Stratasys Ltd. is determined to scare up some fun this Halloween with a new line of glow-in-the-dark plastics that customers can "print" into 3-D ghouls, goblins and trolls right in their home or office.

The new plastic, which comes in a stringlike form and retails for $130 per spool, was introduced earlier this month by Stratasys' subsidiary ­MakerBot.

While Eden Prairie-based Stratasys has traditionally focused on manufacturing industrial 3-D printers for automobile, airplane, medical device and other customers, MakerBot focuses on creative types who want to make fun or useful prototypes with a small desktop 3-D printer in the home or office. The objects are made by depositing many tiny layers of plastic until they form the desired shape or product.

The latest offering by the $324 million company requires the Halloween artist to first charge the plastic filament for two or three minutes. The charge activates a phosphorous dye inside the plastic. Once charged, that plastic filament can be "printed" into any creepy, crawly or floating shape, and it will glow a "ghostly green" in the dark.

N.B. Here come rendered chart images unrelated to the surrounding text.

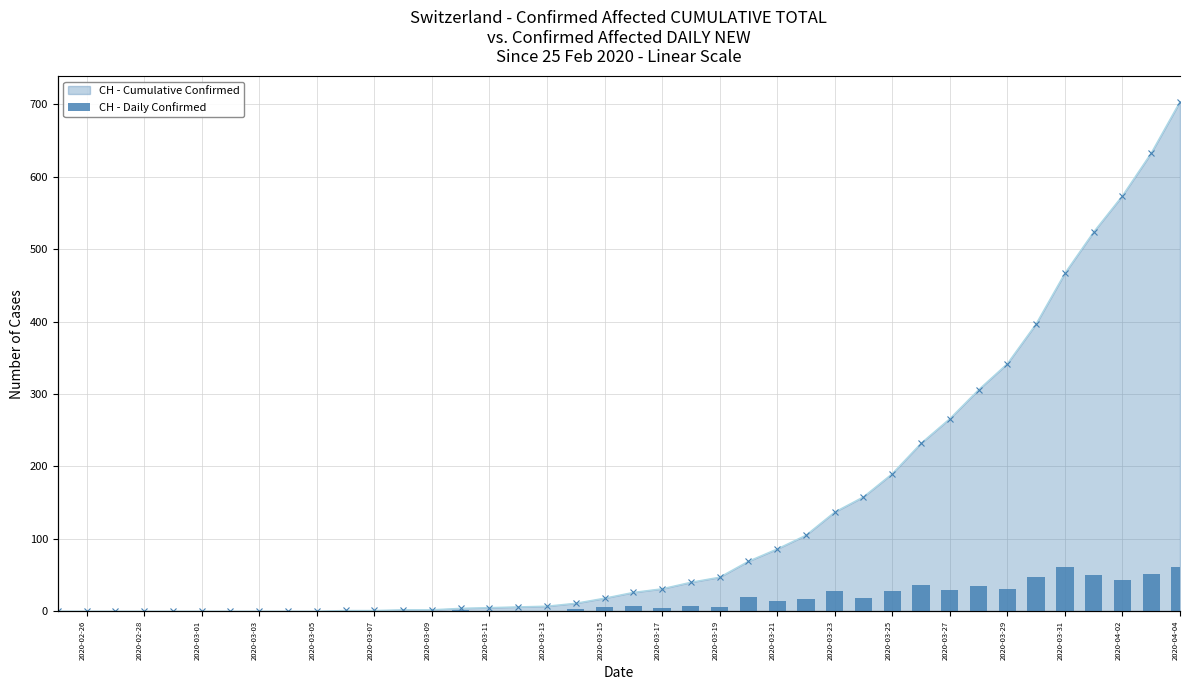

Where is the data nearest to the value 35?

2020-03-27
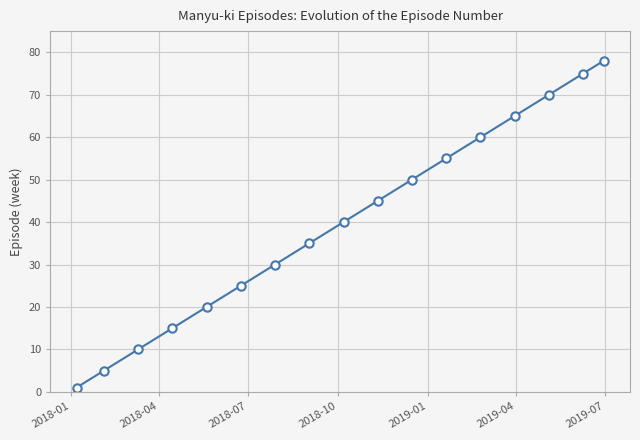

How many series are shown in this chart?

1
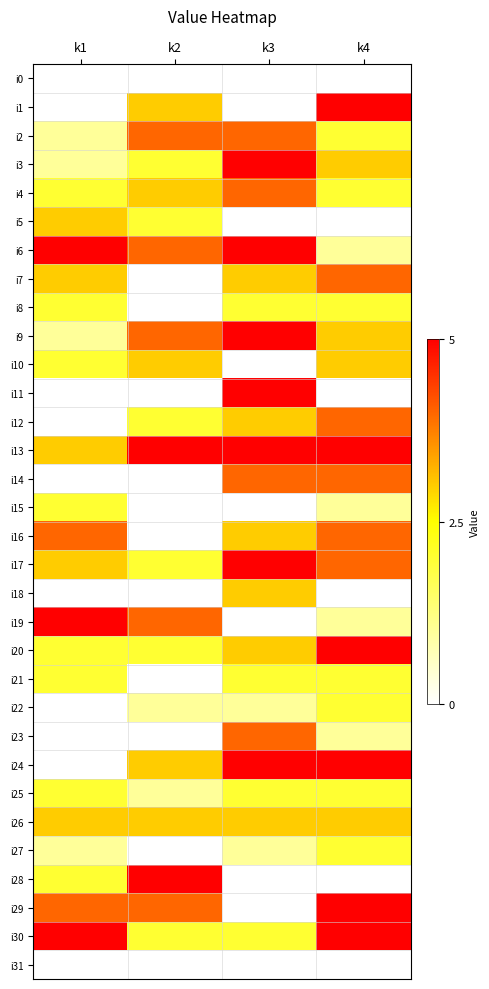

At how many categories does at least one series exceed 1?

4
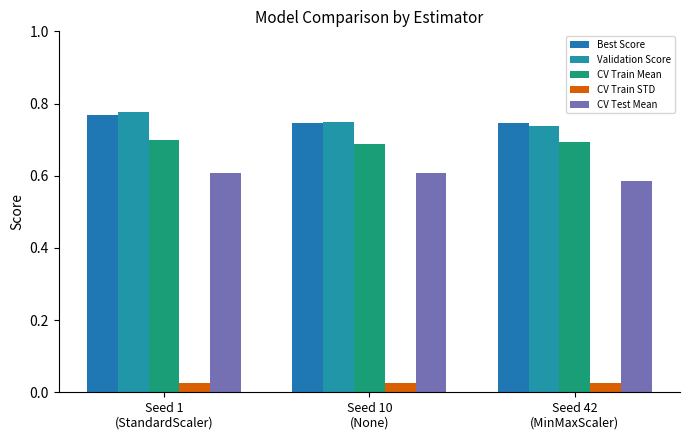

How many bars are there in each group?

5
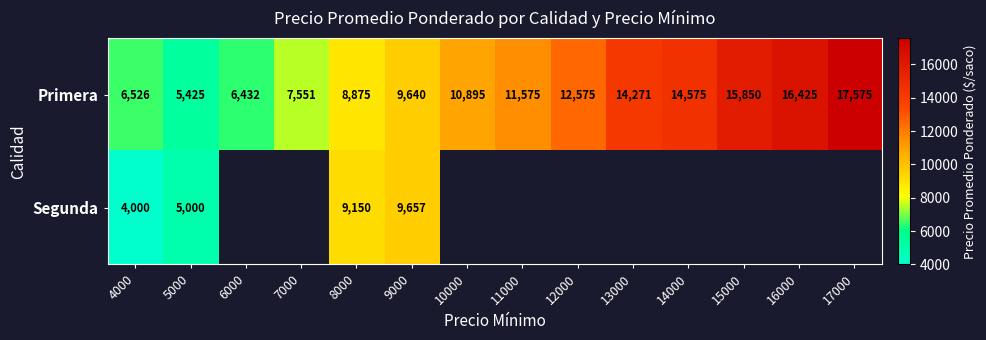

Which category has the lowest value across all series?

4000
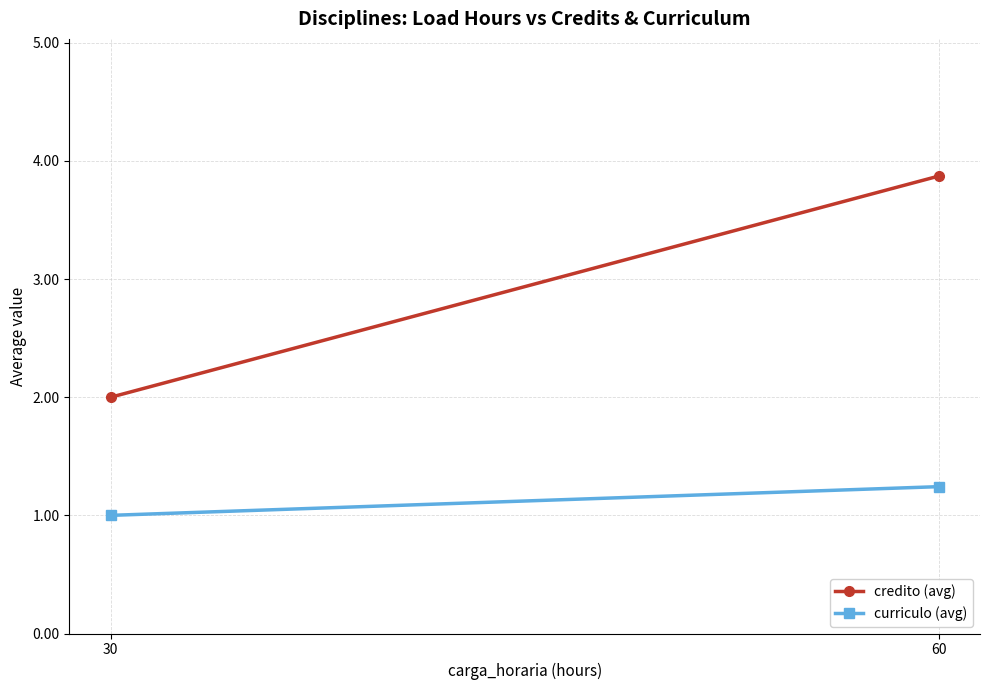

The value of credito (avg) at 30 is 3.1. True or false?

False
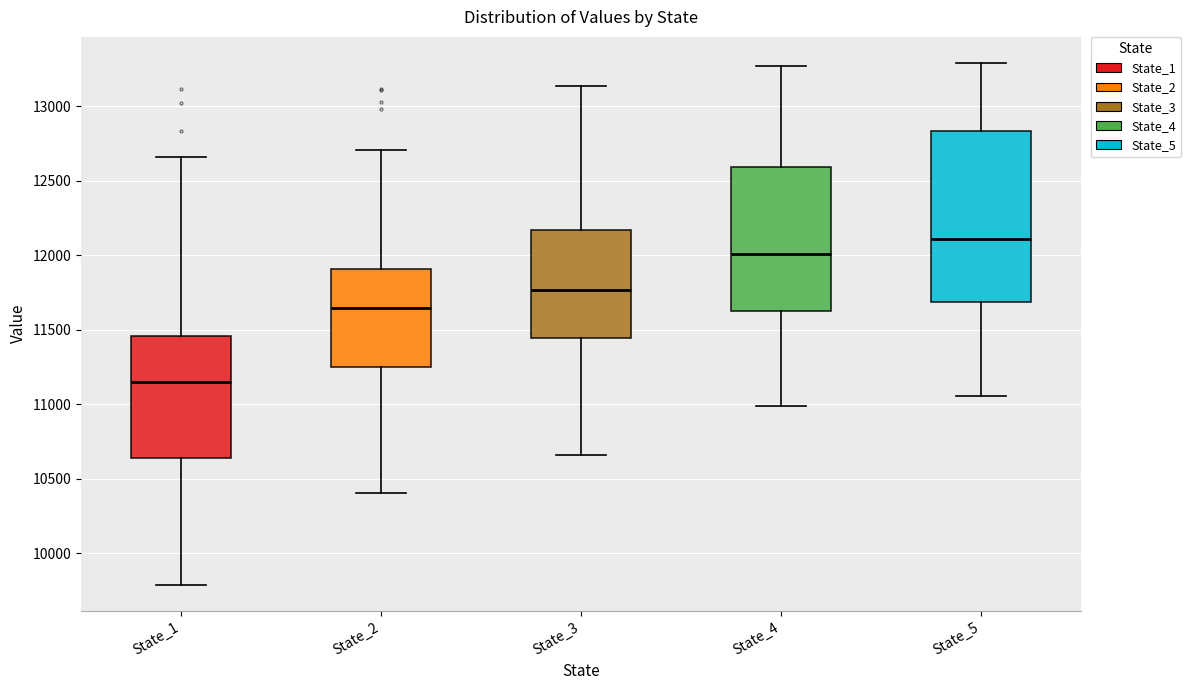

Which box's median line is the lowest?

State_1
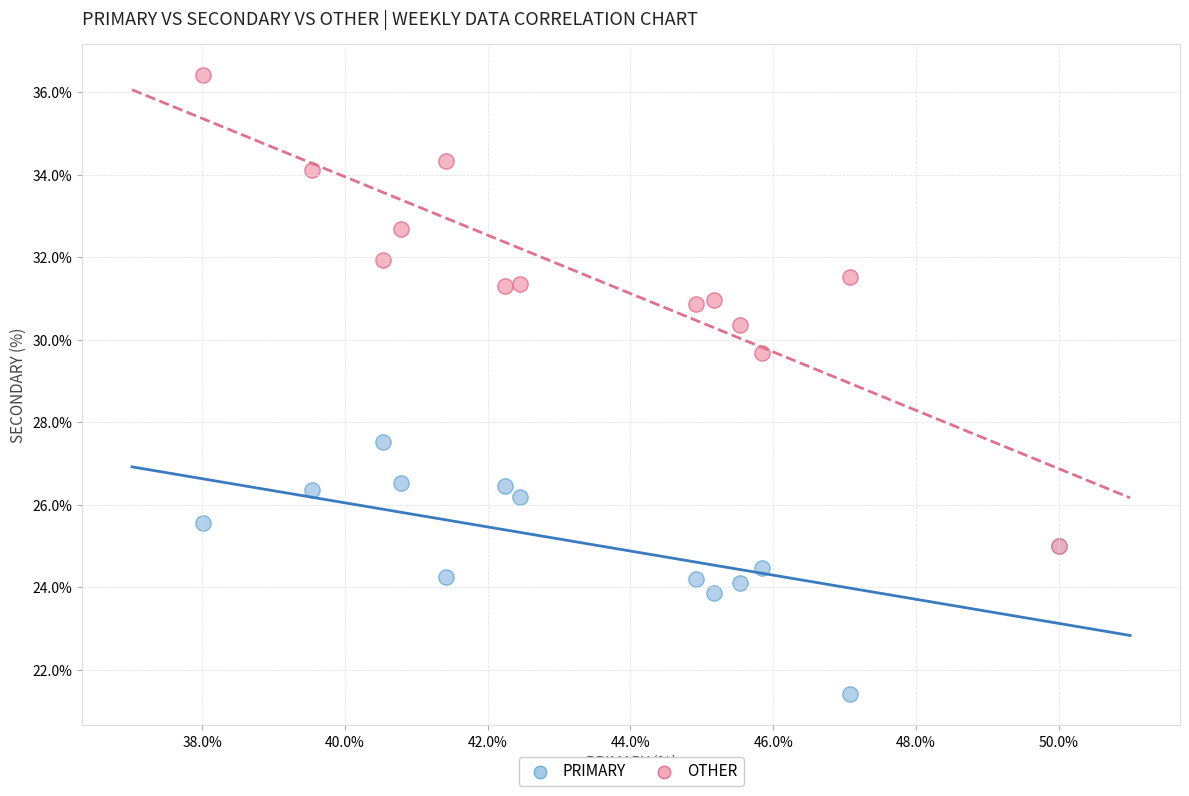

Which series contains the lowest Y value?

PRIMARY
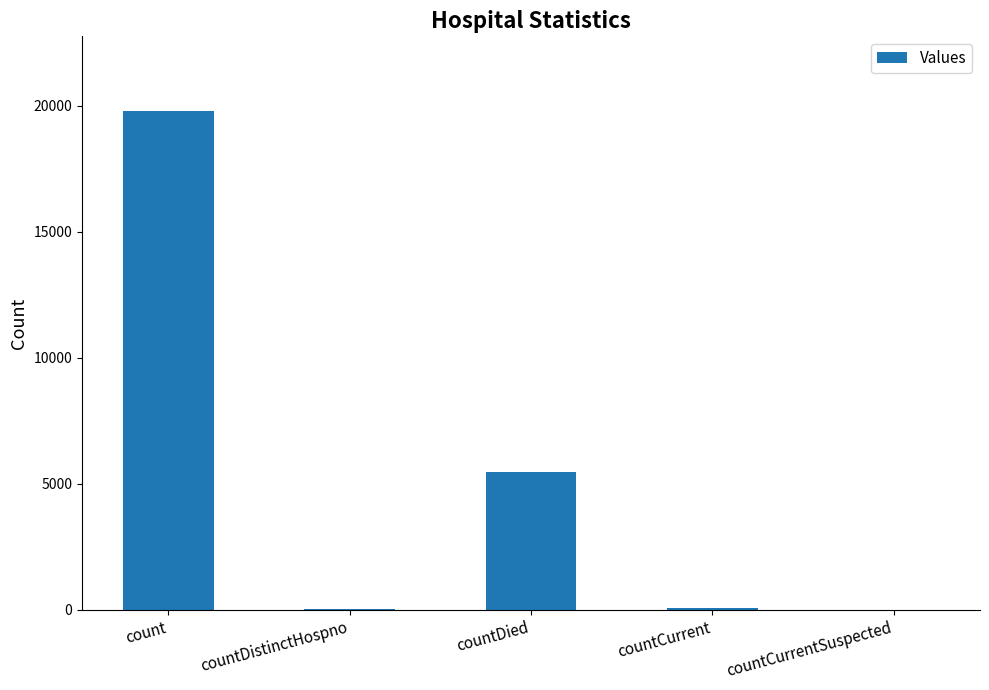

Between countCurrent and countDied, which is larger?

countDied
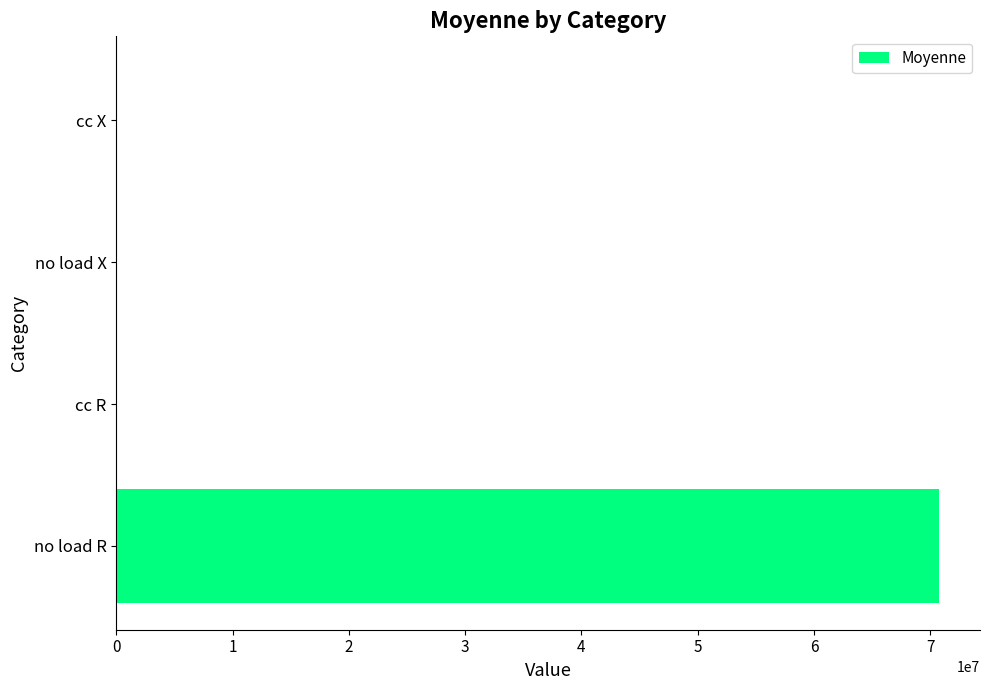

Are the bars horizontal?

Yes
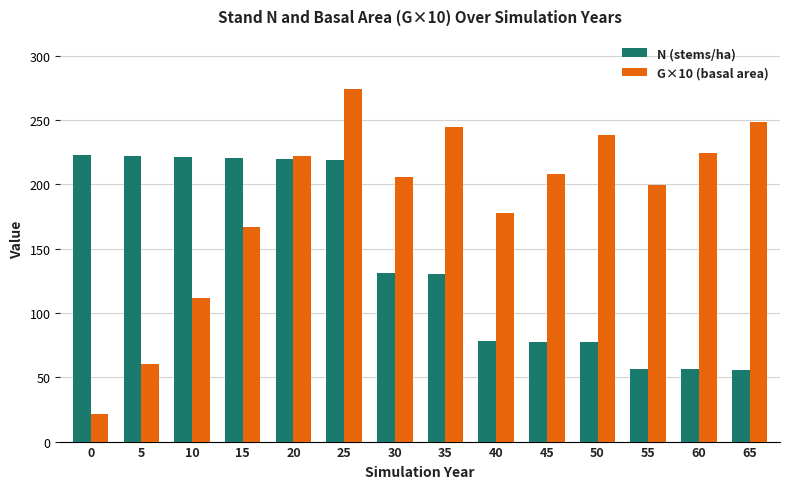

What is the difference between the highest and lowest values at 40?

99.7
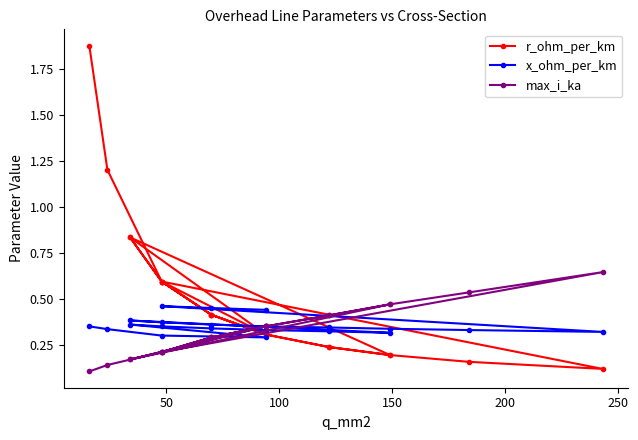

How many intersections are there between x_ohm_per_km and r_ohm_per_km?

5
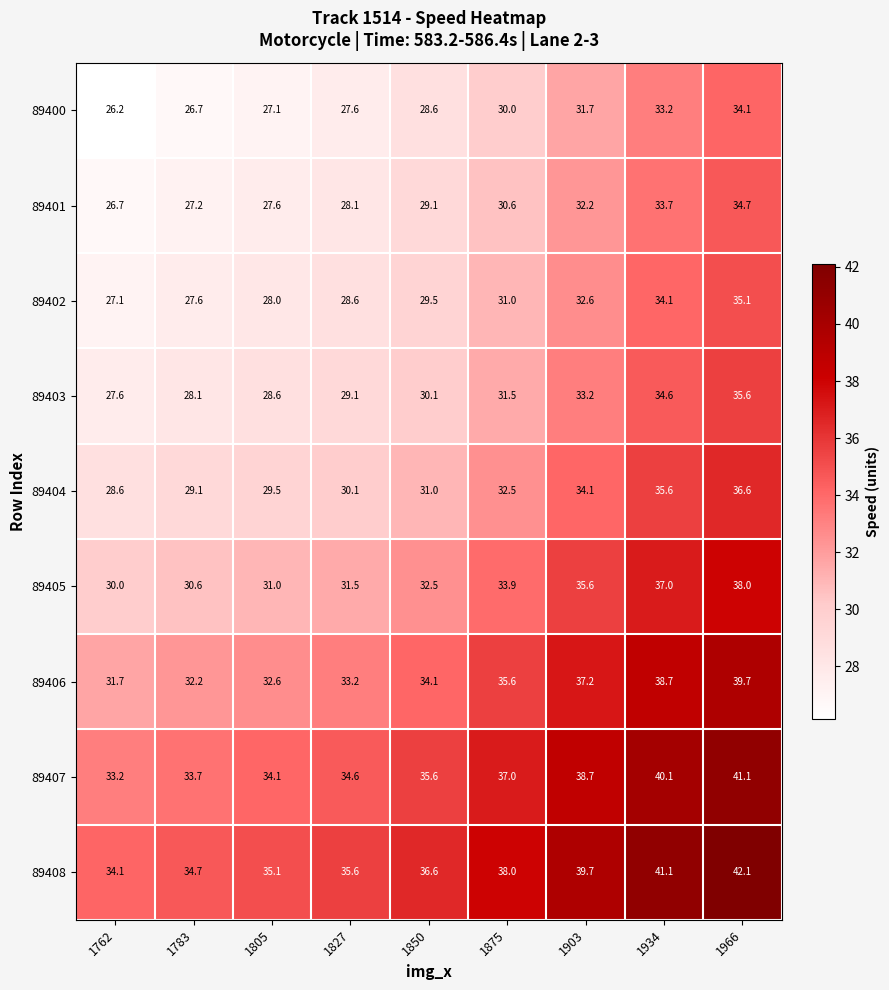

At which label is 89408 closest to 38?

1875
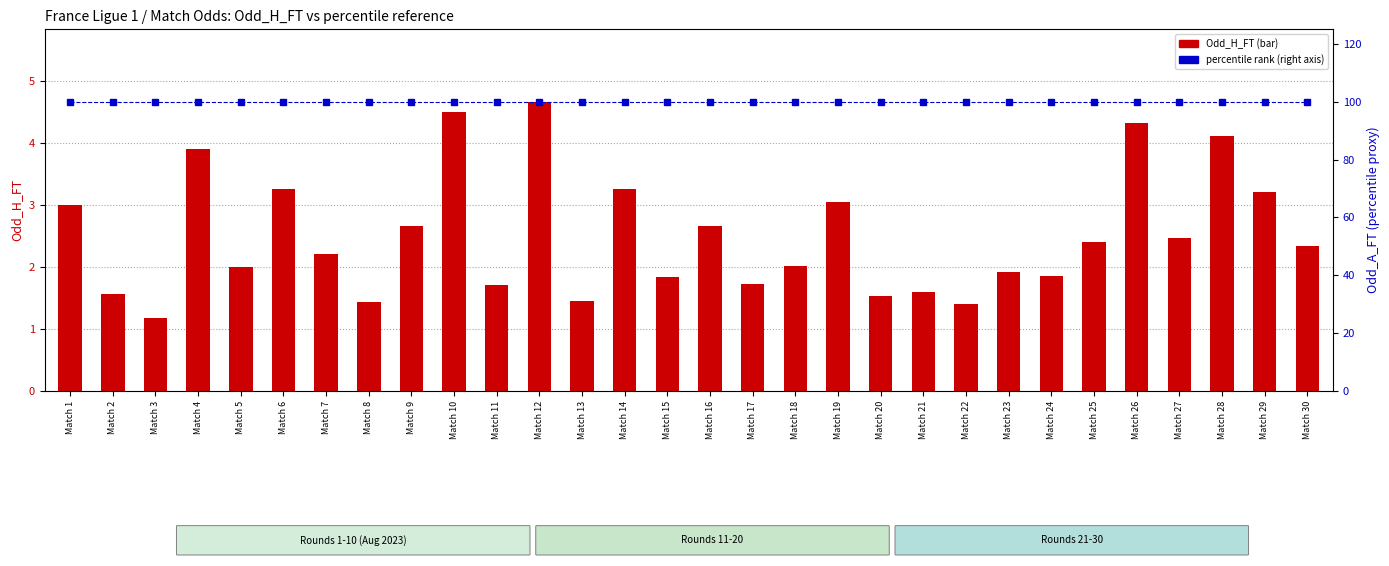

True or false: Odd_H_FT has a value of 5.0 at Match 19.

False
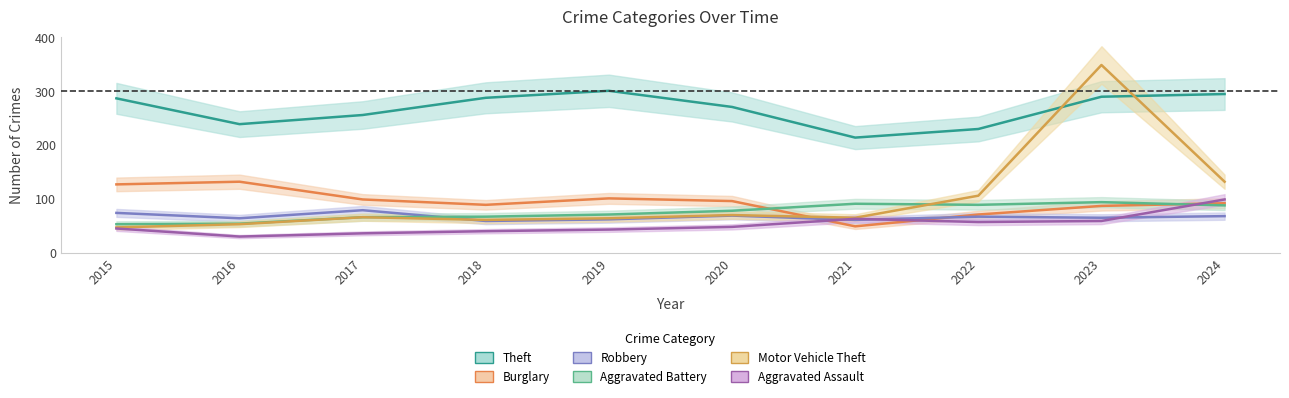

How many times do Robbery and Burglary cross each other?

2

Along with the new glow-in-the dark materials, "We introduced a couple new MakerBot PLA Filament colors this fall, including our beautiful translucent filaments as well as the versatile MakerBot flexible filament and dissolvable filament," said MakerBot CEO Bre Pettis.

The products are just the latest offering for Stratasys, which co-founders Scott and Lisa Crump first formed in their kitchen in 1992.

Speaking Monday to an audience of business owners at Enterprise Minnesota's CEO Peer Council, Scott Crump said he got the idea for Stratasys after playing around with a glue gun, design software and a computer. He used the tools to make a toy frog for his then-2-year-old daughter.

"She loved it and played with it often," said Crump. "But for me, it was an early view that you could actually produce a product from a computer."

With that, his idea for a programmable, no-mess rapid prototyping device was born. Crump said he and Lisa used kitchen pots and pans to melt the first batches of plastics and waxes used in the business. That worked for a while until their food started tasting like plastic, said Crump with a chuckle. They moved the business into the garage.

Crump said he always wanted to offer design engineers a quick and clean way to make batches of test products ranging from jewelry to installation tools used in BMW car factories.

"I had a dream 25 years ago to offer engineers 3-D printing from a CAAD design [computer]," Crump said, adding that business owners today can use the technology to "create your dream."

He wasn't kidding.

Caught in the lobby outside the seminar room, Crump showed a seminar attendee a large plastic wrench. He then pulled from his pockets a handful of orange and yellow ball bearings, followed by a bright yellow chain, all crafted from the thousands of printers Stratasys now sells around the world.

Back in the conference room, he showed business executives videos of fashion models in Paris strutting down the runway in daring high-heel shoes made by Stratasys 3-D printers. Another video showed doctors and therapists using the firm's rapid prototypers to make robotic arm straps for a 3-year-old girl with a birth defect.

Now the company has a host of new machines that mix or layer different plastics, rubbers and waxes so that products can have different movable parts with varying strength and flexibility, said Lisa Crump.

Stratasys machines make parts for Delta Air Lines; General Motors; the University of Minnesota; GVL Poly in Litchfield, Minn.; Whiteboard in Eden Prairie; and ProtoLabs in Plymouth.